Section 1.4 Infinitely Small and Large Quantities

So far we have dealt with exceedingly small and exceedingly large quantities. But they were finite nevertheless. We could think of numbers even larger or smaller than the largest or smallest we dealt with and pretend that they measure something.

In answering Exercise 1.1.2 (“How far away is 1?”), you found that the distance from the x-axis to 1 was more than $10^{30}$ times the distance on your screen from the x-axis to $6\cdot 10^{-64}$, or about 1 billion trillion billion trips across the visible universe. This is an impossibly large physical distance. But we can imagine it, and talk about it.
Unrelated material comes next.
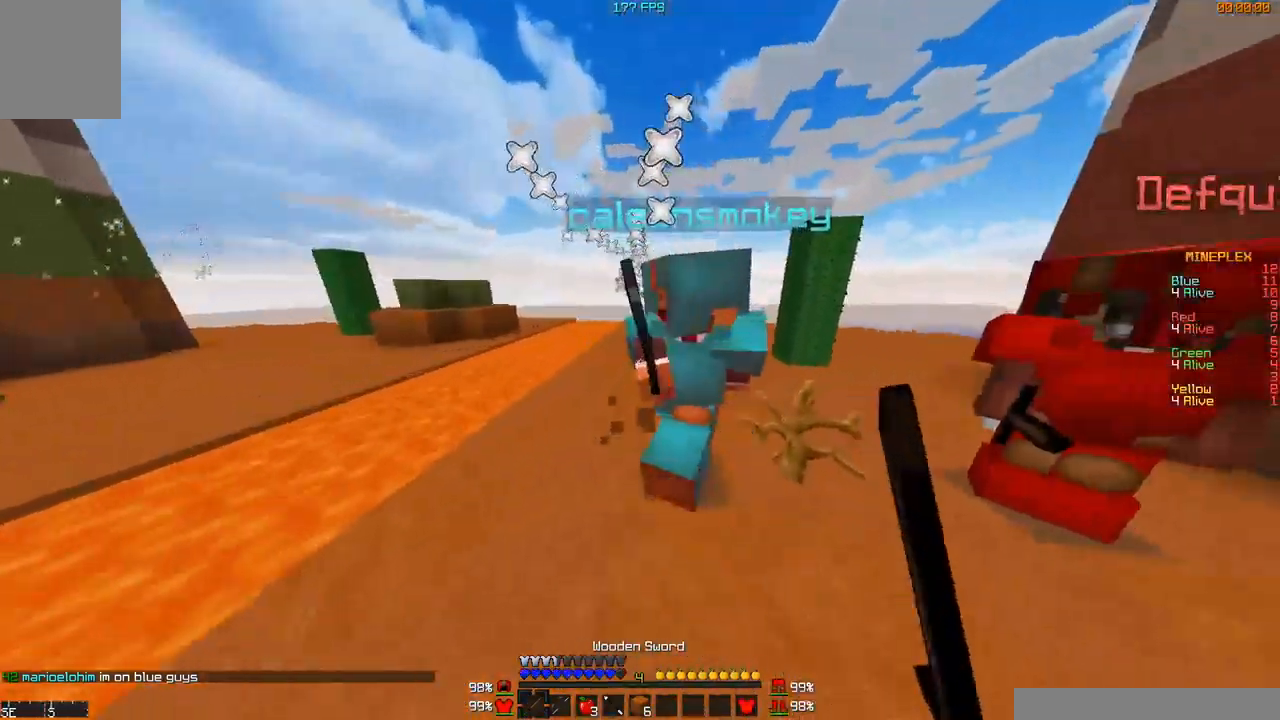
{"keys": ["w"], "mouse": ["left"], "events": [[67, "mouse_left", "up"], [217, "mouse_left", "down"], [267, "mouse_left", "up"], [367, "mouse_left", "down"], [417, "mouse_left", "up"], [467, "d", "up"], [467, "mouse_left", "down"]]}
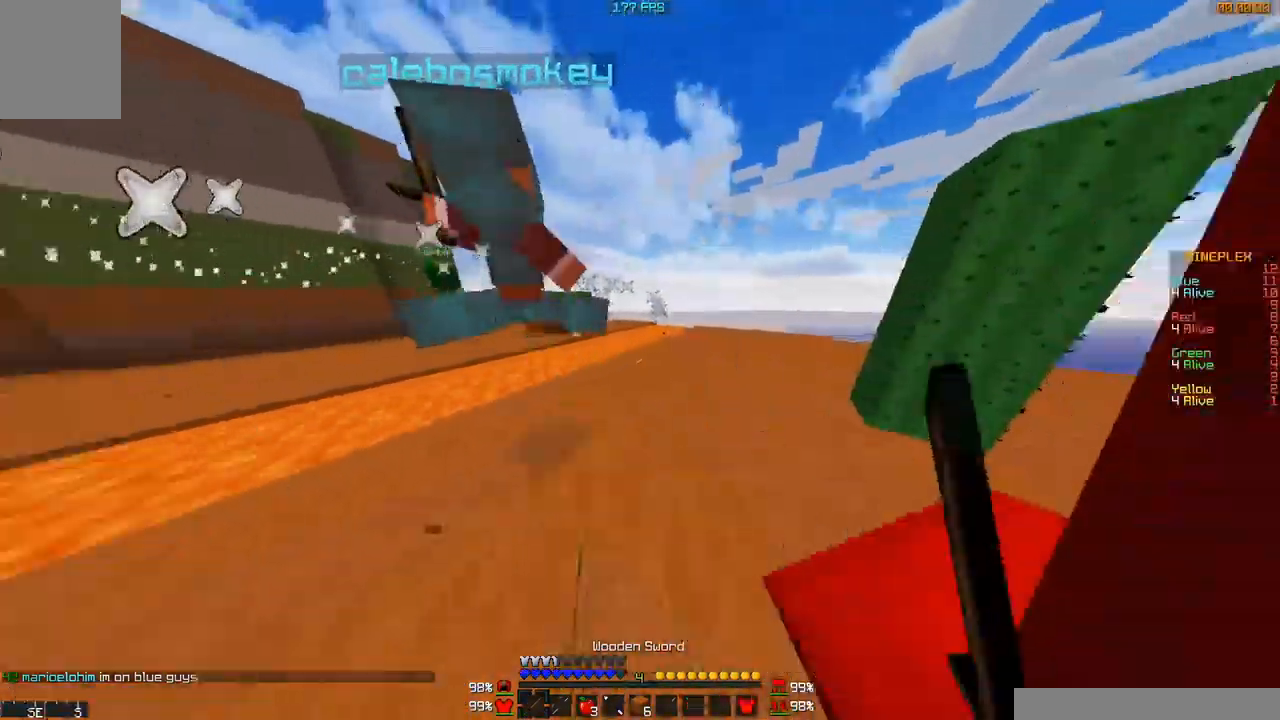
{"keys": ["d", "w"], "mouse": ["left"], "events": [[17, "mouse_left", "up"], [67, "d", "down"], [117, "a", "down"], [117, "d", "up"], [117, "mouse_left", "down"], [184, "mouse_left", "up"], [234, "d", "down"], [284, "a", "up"], [284, "mouse_left", "down"], [367, "mouse_left", "up"], [434, "mouse_left", "down"]]}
Here is a wonderful YouTube video that addresses this very issue of unimaginably large and small numbers in the human experience.

In another module we will find situations where we need to talk about rates of change over intervals of a quantity’s measure that are “infinitely small”, or about accumulations of change over a number of intervals, where the number becomes “infinitely large”. The phrases “infinitely small” and “infinitely large” have been controversial in the history of mathematics. We will not ask you to address that controversy. Instead, we will ask you to form a personal image that will, in practice, serve the purpose that is intended by appealing to “infinitely small” and “infinitely large” quantities. We will speak about intervals that are small enough so that, were they any smaller, it would make no essential difference relative to the problem being addressed.

If you must have a definite length to consider as “infinitely small”, then think of the Planck Length. The Planck Length is the smallest length that, theoretically, can be measured. It is approximately $1.6 \cdot 10^{-35}$ meters. For practical purposes, you can think of the Planck Length on a number line in place of the phrase “infinitely small”. You can also think of $6.5 \cdot 10^{34}$ meters, the reciprocal of the Planck Length, in place of “infinitely large”.